I bought these cheap switching power adapters (supposed to be used for LCD monitors) from Ebay for something like $10 each. They’re about as shady as you can possibly get a power supply, I suppose. In fact, they were so cheap that I cracked one open to see if it was really isolated or not. I see an optocoupler and isolation transformer, so I hope that means yes.

The rating is 12v and 5 amps, which is about 10 more watts than the HK Quattro should be charging at (50 watts) so it was a good fit.

Each channel needs to be connected to a power supply. I just used the long wire the PSUs came with to complete this operation. Positive on top, negative on the bottom.

This is where I decided to get Extra Fancy and made a supplementary case to hold the whole thing. It was designed in around 3 hours and then cut out of clear acrylic plastic on a laser cutter. This step is of course not necessary, but it organizes the wiring alot. I dug an IEC power jack out of a pile of old power supplies and made a 4-way split cable with the line cords that the PSUs came with. No, it’s not grounded.

It’s also really hard to take pictures of clear acrylic.

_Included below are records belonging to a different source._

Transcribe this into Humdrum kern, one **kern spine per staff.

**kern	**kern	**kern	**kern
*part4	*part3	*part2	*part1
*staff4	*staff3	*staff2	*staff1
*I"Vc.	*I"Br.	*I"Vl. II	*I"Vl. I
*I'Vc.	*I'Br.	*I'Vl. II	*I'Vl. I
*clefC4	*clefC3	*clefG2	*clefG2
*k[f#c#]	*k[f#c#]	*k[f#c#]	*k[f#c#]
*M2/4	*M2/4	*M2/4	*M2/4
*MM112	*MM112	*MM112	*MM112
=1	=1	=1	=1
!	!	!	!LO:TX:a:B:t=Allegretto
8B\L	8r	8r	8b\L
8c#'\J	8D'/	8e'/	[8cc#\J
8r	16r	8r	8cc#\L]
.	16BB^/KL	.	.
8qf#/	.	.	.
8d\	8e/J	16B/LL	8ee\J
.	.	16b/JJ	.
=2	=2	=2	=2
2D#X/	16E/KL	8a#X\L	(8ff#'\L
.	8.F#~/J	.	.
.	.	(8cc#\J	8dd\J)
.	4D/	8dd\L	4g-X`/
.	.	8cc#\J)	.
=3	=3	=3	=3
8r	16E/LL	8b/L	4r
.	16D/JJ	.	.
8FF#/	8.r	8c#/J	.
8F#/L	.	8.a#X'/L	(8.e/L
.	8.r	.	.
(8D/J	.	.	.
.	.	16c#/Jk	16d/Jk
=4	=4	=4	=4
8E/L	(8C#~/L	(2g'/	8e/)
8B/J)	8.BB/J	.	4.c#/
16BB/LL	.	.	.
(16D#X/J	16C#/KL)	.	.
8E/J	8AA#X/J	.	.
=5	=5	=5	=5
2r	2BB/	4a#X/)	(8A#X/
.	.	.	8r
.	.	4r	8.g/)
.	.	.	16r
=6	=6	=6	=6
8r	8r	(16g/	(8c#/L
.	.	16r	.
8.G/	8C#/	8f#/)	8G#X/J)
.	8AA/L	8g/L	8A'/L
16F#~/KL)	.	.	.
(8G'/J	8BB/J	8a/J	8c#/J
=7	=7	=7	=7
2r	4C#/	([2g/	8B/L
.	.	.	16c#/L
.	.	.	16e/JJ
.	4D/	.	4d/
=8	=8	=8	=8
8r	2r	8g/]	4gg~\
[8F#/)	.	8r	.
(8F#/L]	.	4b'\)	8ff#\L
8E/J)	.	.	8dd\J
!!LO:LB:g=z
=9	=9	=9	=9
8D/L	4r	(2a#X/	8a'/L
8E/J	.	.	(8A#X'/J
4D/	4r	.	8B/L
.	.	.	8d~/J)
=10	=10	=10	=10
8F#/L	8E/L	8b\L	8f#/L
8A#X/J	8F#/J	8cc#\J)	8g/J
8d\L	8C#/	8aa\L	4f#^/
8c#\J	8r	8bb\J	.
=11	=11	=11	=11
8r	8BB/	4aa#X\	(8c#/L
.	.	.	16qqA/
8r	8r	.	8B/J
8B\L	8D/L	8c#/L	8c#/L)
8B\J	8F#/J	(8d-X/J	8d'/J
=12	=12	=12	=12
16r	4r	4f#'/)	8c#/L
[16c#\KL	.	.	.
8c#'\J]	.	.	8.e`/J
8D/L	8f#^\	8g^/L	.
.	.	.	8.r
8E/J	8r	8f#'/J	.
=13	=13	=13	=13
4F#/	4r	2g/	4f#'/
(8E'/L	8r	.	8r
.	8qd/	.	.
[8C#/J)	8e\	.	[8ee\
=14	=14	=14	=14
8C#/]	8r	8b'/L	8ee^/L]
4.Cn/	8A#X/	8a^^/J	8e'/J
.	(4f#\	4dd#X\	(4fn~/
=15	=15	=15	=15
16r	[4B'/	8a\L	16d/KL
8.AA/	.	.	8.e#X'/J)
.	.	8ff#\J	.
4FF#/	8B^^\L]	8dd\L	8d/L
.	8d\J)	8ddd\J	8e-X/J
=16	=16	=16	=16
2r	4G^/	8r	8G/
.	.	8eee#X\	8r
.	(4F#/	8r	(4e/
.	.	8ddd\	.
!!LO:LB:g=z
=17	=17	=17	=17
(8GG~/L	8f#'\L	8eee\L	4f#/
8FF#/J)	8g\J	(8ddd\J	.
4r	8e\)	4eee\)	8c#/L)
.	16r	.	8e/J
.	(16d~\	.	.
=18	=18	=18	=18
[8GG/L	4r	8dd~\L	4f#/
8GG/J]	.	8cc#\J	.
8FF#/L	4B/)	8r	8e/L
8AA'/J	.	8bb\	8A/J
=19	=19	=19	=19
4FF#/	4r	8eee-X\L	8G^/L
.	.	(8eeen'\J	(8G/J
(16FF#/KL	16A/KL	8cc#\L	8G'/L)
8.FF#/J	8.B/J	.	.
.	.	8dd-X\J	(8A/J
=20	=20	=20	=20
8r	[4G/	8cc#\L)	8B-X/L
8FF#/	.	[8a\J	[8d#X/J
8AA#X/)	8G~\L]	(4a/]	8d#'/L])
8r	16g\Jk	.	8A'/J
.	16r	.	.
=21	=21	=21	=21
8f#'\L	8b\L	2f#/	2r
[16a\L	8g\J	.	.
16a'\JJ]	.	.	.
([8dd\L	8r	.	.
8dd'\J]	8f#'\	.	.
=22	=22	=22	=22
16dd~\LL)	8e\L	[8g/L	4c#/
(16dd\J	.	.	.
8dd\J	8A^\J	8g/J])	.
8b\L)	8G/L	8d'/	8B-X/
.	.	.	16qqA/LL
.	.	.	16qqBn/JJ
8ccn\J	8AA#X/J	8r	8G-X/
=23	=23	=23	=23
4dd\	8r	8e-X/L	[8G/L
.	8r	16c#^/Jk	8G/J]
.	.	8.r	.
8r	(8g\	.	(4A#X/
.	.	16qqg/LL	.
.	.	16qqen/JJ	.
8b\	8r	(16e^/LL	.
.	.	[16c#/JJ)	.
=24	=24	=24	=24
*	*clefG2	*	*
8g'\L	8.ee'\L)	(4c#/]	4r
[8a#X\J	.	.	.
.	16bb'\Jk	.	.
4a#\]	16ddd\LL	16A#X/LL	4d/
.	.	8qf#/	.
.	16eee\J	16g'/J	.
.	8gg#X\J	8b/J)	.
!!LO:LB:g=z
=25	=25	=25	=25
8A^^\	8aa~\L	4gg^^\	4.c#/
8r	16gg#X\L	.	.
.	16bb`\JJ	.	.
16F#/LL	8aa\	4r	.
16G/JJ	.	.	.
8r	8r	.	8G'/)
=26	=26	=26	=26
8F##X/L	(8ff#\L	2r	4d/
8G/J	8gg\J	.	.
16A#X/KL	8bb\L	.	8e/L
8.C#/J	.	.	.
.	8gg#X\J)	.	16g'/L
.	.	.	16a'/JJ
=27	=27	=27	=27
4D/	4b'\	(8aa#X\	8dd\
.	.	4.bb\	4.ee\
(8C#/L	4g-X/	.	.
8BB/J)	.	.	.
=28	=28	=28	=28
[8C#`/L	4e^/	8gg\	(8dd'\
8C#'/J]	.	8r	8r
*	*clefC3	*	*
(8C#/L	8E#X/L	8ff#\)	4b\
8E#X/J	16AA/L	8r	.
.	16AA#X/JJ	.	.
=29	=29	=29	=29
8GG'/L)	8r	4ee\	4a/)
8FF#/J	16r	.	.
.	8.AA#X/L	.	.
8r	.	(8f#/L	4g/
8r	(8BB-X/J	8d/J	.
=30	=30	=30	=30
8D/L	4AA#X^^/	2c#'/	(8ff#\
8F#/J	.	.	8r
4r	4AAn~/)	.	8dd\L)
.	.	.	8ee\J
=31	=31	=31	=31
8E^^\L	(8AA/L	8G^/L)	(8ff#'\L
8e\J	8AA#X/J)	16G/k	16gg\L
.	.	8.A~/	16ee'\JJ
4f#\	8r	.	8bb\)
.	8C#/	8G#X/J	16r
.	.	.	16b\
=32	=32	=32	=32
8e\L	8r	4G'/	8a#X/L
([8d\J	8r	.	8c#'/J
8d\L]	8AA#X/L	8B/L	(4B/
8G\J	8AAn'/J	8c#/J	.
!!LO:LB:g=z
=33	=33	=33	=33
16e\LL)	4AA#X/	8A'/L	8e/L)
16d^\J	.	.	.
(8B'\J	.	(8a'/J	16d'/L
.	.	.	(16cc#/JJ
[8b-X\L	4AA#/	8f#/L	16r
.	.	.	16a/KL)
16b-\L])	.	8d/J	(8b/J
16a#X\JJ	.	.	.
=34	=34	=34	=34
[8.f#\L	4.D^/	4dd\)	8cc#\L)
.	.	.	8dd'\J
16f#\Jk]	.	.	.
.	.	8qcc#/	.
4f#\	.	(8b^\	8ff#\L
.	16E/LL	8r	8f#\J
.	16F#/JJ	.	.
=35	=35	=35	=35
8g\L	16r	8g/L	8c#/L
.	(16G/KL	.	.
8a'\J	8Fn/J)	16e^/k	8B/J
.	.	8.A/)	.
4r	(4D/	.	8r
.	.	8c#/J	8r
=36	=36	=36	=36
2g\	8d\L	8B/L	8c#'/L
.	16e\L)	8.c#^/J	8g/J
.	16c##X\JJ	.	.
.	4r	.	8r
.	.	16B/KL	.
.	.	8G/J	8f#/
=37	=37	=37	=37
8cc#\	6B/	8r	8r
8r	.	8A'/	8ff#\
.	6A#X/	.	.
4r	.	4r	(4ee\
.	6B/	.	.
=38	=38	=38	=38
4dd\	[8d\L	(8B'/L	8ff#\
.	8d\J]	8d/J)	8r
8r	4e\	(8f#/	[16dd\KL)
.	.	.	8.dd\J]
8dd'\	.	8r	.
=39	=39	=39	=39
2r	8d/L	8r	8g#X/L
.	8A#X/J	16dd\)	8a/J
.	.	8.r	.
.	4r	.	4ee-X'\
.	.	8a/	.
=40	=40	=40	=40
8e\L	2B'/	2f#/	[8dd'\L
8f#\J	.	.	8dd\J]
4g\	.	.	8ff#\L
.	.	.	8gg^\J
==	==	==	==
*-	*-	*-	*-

The charger mounts on top of the power supply case using its existing four rubber leg things. After making sure it powered on, I reassembled the case and put the whole thing together.

Unfortunately, the first test proved to be inconclusive. While the channels were DC isolated, clearly there was still some kind of coupling going on – whenever one channel started charging, the rest of the channels would freak out and some times reset. If I started another channel charging while one was already running, all of them would freak out and terminate.  The LCDs would also some times all blank if one battery was plugged in.

Clearly I missed something, so I took the charger apart again for a close flashlight inspection.

Here’s the culprit. I noticed a capacitor connected between each channel and the frame at each mounting hole. This is most likely a noise decoupling capacitor, but together they connect all the channels to chassis ground.

This is no problem if all the channels operate at pure DC offsets since capacitors are DC blocking. However, my guess is that the AC component of the switching power supply outputs is being transmitted across the capacitors on each channel, which is wreaking noisy havoc everywhere.

These caps had to go. There is one per mounting hole – just follow the lead emanating from the copper ring and remove the first capacitor you run into. And only that one, as far as I can tell. This can be done with a big soldering iron and a solder blob, or small iron and rapid back-and-forth heating of the two pads of the capacitor. Or you can dremel it off or something.

The behavior after this was much better. For some reason, the bottom channel LCD still has a contrast issue when any others are plugged in and running. However, it does not seem to affect the way it operates. I tried testing the isolation by trying random combinations of chargers and battery halves, and am proud to say that they all do work together.

The maximum charge rate for the Quattro on 5S lithium polymer batteries seems to be about 2.8 amps maximum. This works out to 60 watts or so, not accounting for inefficiencies (it does get quite hot for a 60 watt max charger – much much hotter than my 1010B+ ever gets, period). The shitty monitor power supplies also have thermal issues when charging at full capacity, so I think they’re either overrated or just that horrible. They only let the charger go full rate if there’s a fan pointed at them.

With these thermal issues in mind, I might append or redesign the base to house a small PC case fan. But in the mean time, it works!